I remember wondering if I could possibly love anyone or anything as much as I loved my first dog, Henry. The synchronicity of our beings was such that he was (and still is) clearly my canine soulmate. When Henry’s little (but much bigger) sister Hamachi entered our lives, this wildly spontaneous beast and I had little in common, with the exception of our propensity to shed.
Despite the fact that absolutely nothing about her initiation into our lives was easy, and much of it was costly–in the way of major surgeries and major home repairs–our affinity for each other grew and Hamachi quickly came to hold an equal share of my heart (as well as more than three quarters of the bed). Suddenly, my sense of my own capacity to love had split like a cell from one to two.

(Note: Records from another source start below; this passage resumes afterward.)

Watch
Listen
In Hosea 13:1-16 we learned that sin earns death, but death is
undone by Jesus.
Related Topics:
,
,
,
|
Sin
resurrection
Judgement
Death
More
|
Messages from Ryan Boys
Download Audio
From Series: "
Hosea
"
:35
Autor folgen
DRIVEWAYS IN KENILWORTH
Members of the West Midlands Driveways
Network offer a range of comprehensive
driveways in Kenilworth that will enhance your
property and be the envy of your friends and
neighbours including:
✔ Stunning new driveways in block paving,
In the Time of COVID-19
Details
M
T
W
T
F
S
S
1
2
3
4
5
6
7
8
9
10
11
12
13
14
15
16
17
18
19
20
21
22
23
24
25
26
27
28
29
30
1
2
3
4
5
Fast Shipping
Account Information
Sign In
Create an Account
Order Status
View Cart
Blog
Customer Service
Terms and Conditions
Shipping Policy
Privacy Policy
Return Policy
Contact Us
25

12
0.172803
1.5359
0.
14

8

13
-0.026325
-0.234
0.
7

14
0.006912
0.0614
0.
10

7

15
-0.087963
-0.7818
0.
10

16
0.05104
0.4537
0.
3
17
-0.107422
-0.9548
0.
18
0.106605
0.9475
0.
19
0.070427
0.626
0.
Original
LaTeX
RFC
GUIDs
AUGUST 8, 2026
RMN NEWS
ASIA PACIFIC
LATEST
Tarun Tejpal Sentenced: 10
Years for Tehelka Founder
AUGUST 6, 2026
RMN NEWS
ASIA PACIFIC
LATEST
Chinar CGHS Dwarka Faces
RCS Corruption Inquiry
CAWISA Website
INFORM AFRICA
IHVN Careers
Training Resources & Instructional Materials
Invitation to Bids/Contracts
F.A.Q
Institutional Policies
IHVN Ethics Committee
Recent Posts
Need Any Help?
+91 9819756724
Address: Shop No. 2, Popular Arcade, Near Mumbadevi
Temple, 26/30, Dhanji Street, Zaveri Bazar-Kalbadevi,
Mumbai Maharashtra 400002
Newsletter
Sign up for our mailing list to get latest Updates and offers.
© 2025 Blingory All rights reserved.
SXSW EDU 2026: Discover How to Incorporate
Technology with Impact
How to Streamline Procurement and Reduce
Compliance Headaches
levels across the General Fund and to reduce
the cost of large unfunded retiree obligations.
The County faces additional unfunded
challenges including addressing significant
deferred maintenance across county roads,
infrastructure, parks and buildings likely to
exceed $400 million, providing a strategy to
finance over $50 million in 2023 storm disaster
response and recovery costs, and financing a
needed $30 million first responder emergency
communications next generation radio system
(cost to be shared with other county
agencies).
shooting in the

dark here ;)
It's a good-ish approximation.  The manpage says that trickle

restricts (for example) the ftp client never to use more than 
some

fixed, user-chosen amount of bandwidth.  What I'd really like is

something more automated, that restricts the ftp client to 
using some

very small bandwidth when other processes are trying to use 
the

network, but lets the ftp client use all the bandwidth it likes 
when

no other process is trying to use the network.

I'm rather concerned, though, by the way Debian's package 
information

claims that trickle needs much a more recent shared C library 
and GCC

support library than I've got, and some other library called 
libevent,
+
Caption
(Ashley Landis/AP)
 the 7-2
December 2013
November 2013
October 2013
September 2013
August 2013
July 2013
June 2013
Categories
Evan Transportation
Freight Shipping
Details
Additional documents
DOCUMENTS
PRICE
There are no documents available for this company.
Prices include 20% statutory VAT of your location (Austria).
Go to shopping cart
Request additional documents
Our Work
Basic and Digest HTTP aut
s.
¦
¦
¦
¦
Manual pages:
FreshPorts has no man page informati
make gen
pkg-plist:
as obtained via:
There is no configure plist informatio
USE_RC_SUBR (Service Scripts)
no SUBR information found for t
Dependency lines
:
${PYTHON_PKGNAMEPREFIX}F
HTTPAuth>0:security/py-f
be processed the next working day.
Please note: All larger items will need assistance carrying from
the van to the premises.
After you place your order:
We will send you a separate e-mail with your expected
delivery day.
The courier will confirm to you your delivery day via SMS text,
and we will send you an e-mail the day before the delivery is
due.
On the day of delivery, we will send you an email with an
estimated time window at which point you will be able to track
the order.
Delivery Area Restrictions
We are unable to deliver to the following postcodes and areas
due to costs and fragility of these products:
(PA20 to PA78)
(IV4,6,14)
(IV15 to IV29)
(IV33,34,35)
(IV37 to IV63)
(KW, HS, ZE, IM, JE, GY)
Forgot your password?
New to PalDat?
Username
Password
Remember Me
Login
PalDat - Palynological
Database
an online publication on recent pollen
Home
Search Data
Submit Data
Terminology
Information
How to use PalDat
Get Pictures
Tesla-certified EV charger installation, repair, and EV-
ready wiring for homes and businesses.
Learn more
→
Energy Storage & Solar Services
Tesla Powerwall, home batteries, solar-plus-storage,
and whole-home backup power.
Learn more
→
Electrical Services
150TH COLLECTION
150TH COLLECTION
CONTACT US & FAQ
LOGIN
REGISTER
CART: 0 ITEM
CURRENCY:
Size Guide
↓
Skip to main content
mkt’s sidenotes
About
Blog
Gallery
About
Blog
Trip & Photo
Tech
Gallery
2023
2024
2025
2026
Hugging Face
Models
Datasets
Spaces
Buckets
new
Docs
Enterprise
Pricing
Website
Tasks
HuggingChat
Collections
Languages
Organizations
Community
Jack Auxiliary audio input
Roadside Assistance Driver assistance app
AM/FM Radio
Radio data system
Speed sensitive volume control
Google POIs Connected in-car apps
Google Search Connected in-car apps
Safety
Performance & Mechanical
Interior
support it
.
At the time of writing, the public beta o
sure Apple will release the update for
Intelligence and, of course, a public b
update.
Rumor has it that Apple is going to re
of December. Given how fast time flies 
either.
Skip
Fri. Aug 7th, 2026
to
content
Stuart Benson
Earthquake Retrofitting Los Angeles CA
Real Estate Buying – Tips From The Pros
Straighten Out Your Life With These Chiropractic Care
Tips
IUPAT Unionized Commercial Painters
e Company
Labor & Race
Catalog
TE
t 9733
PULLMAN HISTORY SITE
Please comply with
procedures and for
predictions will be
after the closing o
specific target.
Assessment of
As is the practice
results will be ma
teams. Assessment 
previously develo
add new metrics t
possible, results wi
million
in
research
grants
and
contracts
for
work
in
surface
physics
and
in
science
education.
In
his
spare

Two. My son Theo loves this word, having recently grasped the concept of pairs of related things. And having just turned two years old himself, he is thrilled to now identify with this exalted number, one that seems to signify to him: so much of something good.
Two. I am now the author of two, nonfiction books. As my second, The Productive Writer, awaits its release this December, I find myself at that strange crossroads of calling in the love for this latest creation that has come through me. With poetry being my first and most natural path into authoring, what pocket of this old, stretched-out heart of mine might productivity claim as its own? Which 3/4 of the bed is it planning to cover in paw prints?
Then I think of my favorite beach in Manzanita, Oregon: the thirst of water carving itself down the dunes, across the hard, wave-battered flats of sand, in rivulets back to its source. Productivity, poetry, Henry and Hamachi are some of the primary tributaries of my heart, each sourcing the deep waters of who I am. Each one sending me further out into the darkness of whom I might next discover myself to be.
There is room enough for everything we love to shape the path that we travel.What are you stretching to include in your heart and your writing these days, and what wisdom might it have to offer about so much of something good?